# [Instructions for the task]
Could you copy the records below exactly, keeping none of the images?

# [The data]
+++

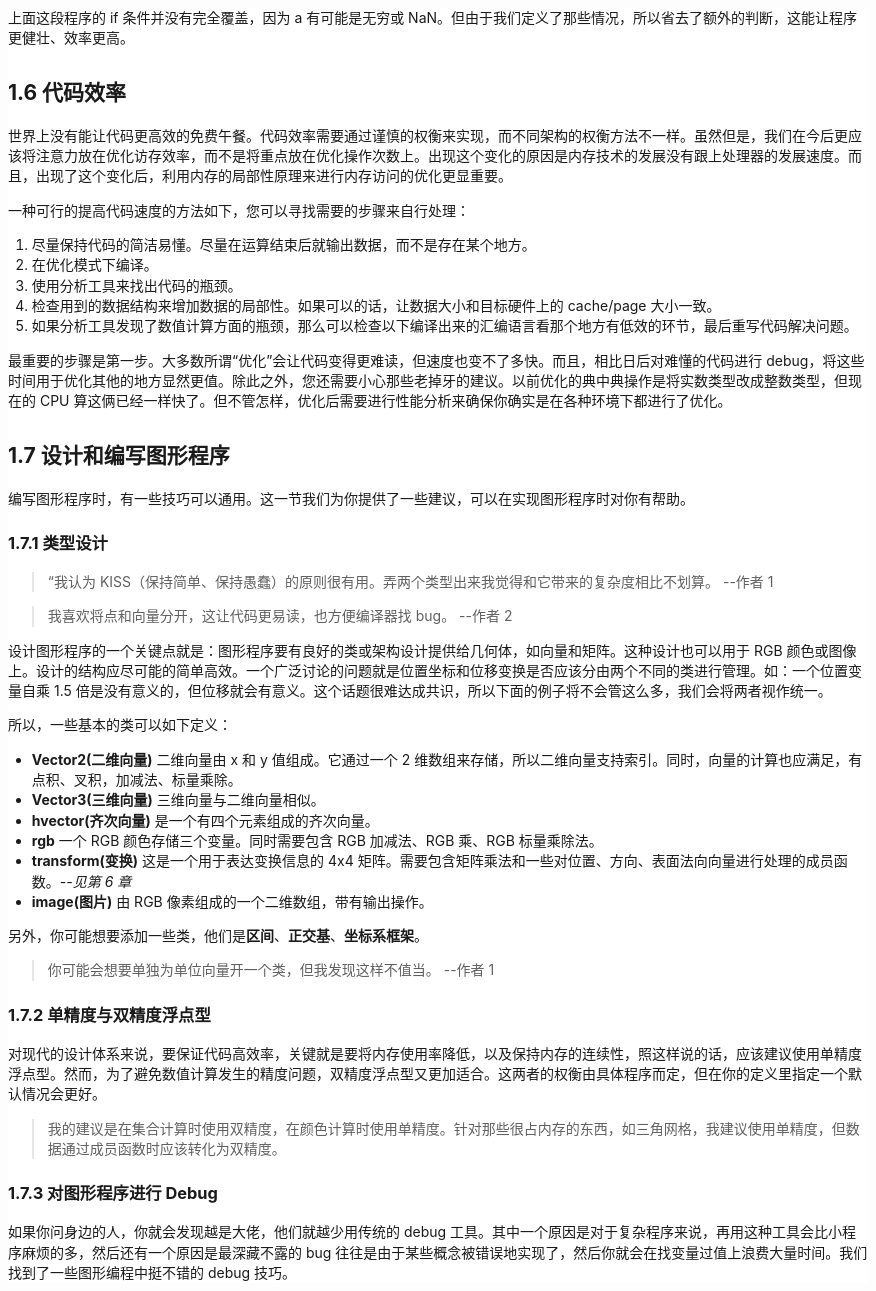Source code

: 上面这段程序的 if 条件并没有完全覆盖，因为 a 有可能是无穷或 NaN。但由于我们定义了那些情况，所以省去了额外的判断，这能让程序更健壮、效率更高。

## 1.6 代码效率

世界上没有能让代码更高效的免费午餐。代码效率需要通过谨慎的权衡来实现，而不同架构的权衡方法不一样。虽然但是，我们在今后更应该将注意力放在优化访存效率，而不是将重点放在优化操作次数上。出现这个变化的原因是内存技术的发展没有跟上处理器的发展速度。而且，出现了这个变化后，利用内存的局部性原理来进行内存访问的优化更显重要。

一种可行的提高代码速度的方法如下，您可以寻找需要的步骤来自行处理：

1. 尽量保持代码的简洁易懂。尽量在运算结束后就输出数据，而不是存在某个地方。
2. 在优化模式下编译。
3. 使用分析工具来找出代码的瓶颈。
4. 检查用到的数据结构来增加数据的局部性。如果可以的话，让数据大小和目标硬件上的 cache/page 大小一致。
5. 如果分析工具发现了数值计算方面的瓶颈，那么可以检查以下编译出来的汇编语言看那个地方有低效的环节，最后重写代码解决问题。

最重要的步骤是第一步。大多数所谓“优化”会让代码变得更难读，但速度也变不了多快。而且，相比日后对难懂的代码进行 debug，将这些时间用于优化其他的地方显然更值。除此之外，您还需要小心那些老掉牙的建议。以前优化的典中典操作是将实数类型改成整数类型，但现在的 CPU 算这俩已经一样快了。但不管怎样，优化后需要进行性能分析来确保你确实是在各种环境下都进行了优化。

## 1.7 设计和编写图形程序

编写图形程序时，有一些技巧可以通用。这一节我们为你提供了一些建议，可以在实现图形程序时对你有帮助。

### 1.7.1 类型设计

> “我认为 KISS（保持简单、保持愚蠢）的原则很有用。弄两个类型出来我觉得和它带来的复杂度相比不划算。 --作者 1

> 我喜欢将点和向量分开，这让代码更易读，也方便编译器找 bug。 --作者 2

设计图形程序的一个关键点就是：图形程序要有良好的类或架构设计提供给几何体，如向量和矩阵。这种设计也可以用于 RGB 颜色或图像上。设计的结构应尽可能的简单高效。一个广泛讨论的问题就是位置坐标和位移变换是否应该分由两个不同的类进行管理。如：一个位置变量自乘 1.5 倍是没有意义的，但位移就会有意义。这个话题很难达成共识，所以下面的例子将不会管这么多，我们会将两者视作统一。

所以，一些基本的类可以如下定义：

- **Vector2(二维向量)** 二维向量由 x 和 y 值组成。它通过一个 2 维数组来存储，所以二维向量支持索引。同时，向量的计算也应满足，有点积、叉积，加减法、标量乘除。
- **Vector3(三维向量)** 三维向量与二维向量相似。
- **hvector(齐次向量)** 是一个有四个元素组成的齐次向量。
- **rgb** 一个 RGB 颜色存储三个变量。同时需要包含 RGB 加减法、RGB 乘、RGB 标量乘除法。
- **transform(变换)** 这是一个用于表达变换信息的 4x4 矩阵。需要包含矩阵乘法和一些对位置、方向、表面法向向量进行处理的成员函数。_--见第 6 章_
- **image(图片)** 由 RGB 像素组成的一个二维数组，带有输出操作。

另外，你可能想要添加一些类，他们是**区间**、**正交基**、**坐标系框架**。

> 你可能会想要单独为单位向量开一个类，但我发现这样不值当。 --作者 1

### 1.7.2 单精度与双精度浮点型

对现代的设计体系来说，要保证代码高效率，关键就是要将内存使用率降低，以及保持内存的连续性，照这样说的话，应该建议使用单精度浮点型。然而，为了避免数值计算发生的精度问题，双精度浮点型又更加适合。这两者的权衡由具体程序而定，但在你的定义里指定一个默认情况会更好。

> 我的建议是在集合计算时使用双精度，在颜色计算时使用单精度。针对那些很占内存的东西，如三角网格，我建议使用单精度，但数据通过成员函数时应该转化为双精度。

### 1.7.3 对图形程序进行 Debug

如果你问身边的人，你就会发现越是大佬，他们就越少用传统的 debug 工具。其中一个原因是对于复杂程序来说，再用这种工具会比小程序麻烦的多，然后还有一个原因是最深藏不露的 bug 往往是由于某些概念被错误地实现了，然后你就会在找变量过值上浪费大量时间。我们找到了一些图形编程中挺不错的 debug 技巧。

+++

# [Exercise answer]
Source code

: 上面这段程序的 if 条件并没有完全覆盖，因为 a 有可能是无穷或 NaN。但由于我们定义了那些情况，所以省去了额外的判断，这能让程序更健壮、效率更高。

## 1.6 代码效率

世界上没有能让代码更高效的免费午餐。代码效率需要通过谨慎的权衡来实现，而不同架构的权衡方法不一样。虽然但是，我们在今后更应该将注意力放在优化访存效率，而不是将重点放在优化操作次数上。出现这个变化的原因是内存技术的发展没有跟上处理器的发展速度。而且，出现了这个变化后，利用内存的局部性原理来进行内存访问的优化更显重要。

一种可行的提高代码速度的方法如下，您可以寻找需要的步骤来自行处理：

1. 尽量保持代码的简洁易懂。尽量在运算结束后就输出数据，而不是存在某个地方。
2. 在优化模式下编译。
3. 使用分析工具来找出代码的瓶颈。
4. 检查用到的数据结构来增加数据的局部性。如果可以的话，让数据大小和目标硬件上的 cache/page 大小一致。
5. 如果分析工具发现了数值计算方面的瓶颈，那么可以检查以下编译出来的汇编语言看那个地方有低效的环节，最后重写代码解决问题。

最重要的步骤是第一步。大多数所谓“优化”会让代码变得更难读，但速度也变不了多快。而且，相比日后对难懂的代码进行 debug，将这些时间用于优化其他的地方显然更值。除此之外，您还需要小心那些老掉牙的建议。以前优化的典中典操作是将实数类型改成整数类型，但现在的 CPU 算这俩已经一样快了。但不管怎样，优化后需要进行性能分析来确保你确实是在各种环境下都进行了优化。

## 1.7 设计和编写图形程序

编写图形程序时，有一些技巧可以通用。这一节我们为你提供了一些建议，可以在实现图形程序时对你有帮助。

### 1.7.1 类型设计

> “我认为 KISS（保持简单、保持愚蠢）的原则很有用。弄两个类型出来我觉得和它带来的复杂度相比不划算。 --作者 1

> 我喜欢将点和向量分开，这让代码更易读，也方便编译器找 bug。 --作者 2

设计图形程序的一个关键点就是：图形程序要有良好的类或架构设计提供给几何体，如向量和矩阵。这种设计也可以用于 RGB 颜色或图像上。设计的结构应尽可能的简单高效。一个广泛讨论的问题就是位置坐标和位移变换是否应该分由两个不同的类进行管理。如：一个位置变量自乘 1.5 倍是没有意义的，但位移就会有意义。这个话题很难达成共识，所以下面的例子将不会管这么多，我们会将两者视作统一。

所以，一些基本的类可以如下定义：

- **Vector2(二维向量)** 二维向量由 x 和 y 值组成。它通过一个 2 维数组来存储，所以二维向量支持索引。同时，向量的计算也应满足，有点积、叉积，加减法、标量乘除。
- **Vector3(三维向量)** 三维向量与二维向量相似。
- **hvector(齐次向量)** 是一个有四个元素组成的齐次向量。
- **rgb** 一个 RGB 颜色存储三个变量。同时需要包含 RGB 加减法、RGB 乘、RGB 标量乘除法。
- **transform(变换)** 这是一个用于表达变换信息的 4x4 矩阵。需要包含矩阵乘法和一些对位置、方向、表面法向向量进行处理的成员函数。_--见第 6 章_
- **image(图片)** 由 RGB 像素组成的一个二维数组，带有输出操作。

另外，你可能想要添加一些类，他们是**区间**、**正交基**、**坐标系框架**。

> 你可能会想要单独为单位向量开一个类，但我发现这样不值当。 --作者 1

### 1.7.2 单精度与双精度浮点型

对现代的设计体系来说，要保证代码高效率，关键就是要将内存使用率降低，以及保持内存的连续性，照这样说的话，应该建议使用单精度浮点型。然而，为了避免数值计算发生的精度问题，双精度浮点型又更加适合。这两者的权衡由具体程序而定，但在你的定义里指定一个默认情况会更好。

> 我的建议是在集合计算时使用双精度，在颜色计算时使用单精度。针对那些很占内存的东西，如三角网格，我建议使用单精度，但数据通过成员函数时应该转化为双精度。

### 1.7.3 对图形程序进行 Debug

如果你问身边的人，你就会发现越是大佬，他们就越少用传统的 debug 工具。其中一个原因是对于复杂程序来说，再用这种工具会比小程序麻烦的多，然后还有一个原因是最深藏不露的 bug 往往是由于某些概念被错误地实现了，然后你就会在找变量过值上浪费大量时间。我们找到了一些图形编程中挺不错的 debug 技巧。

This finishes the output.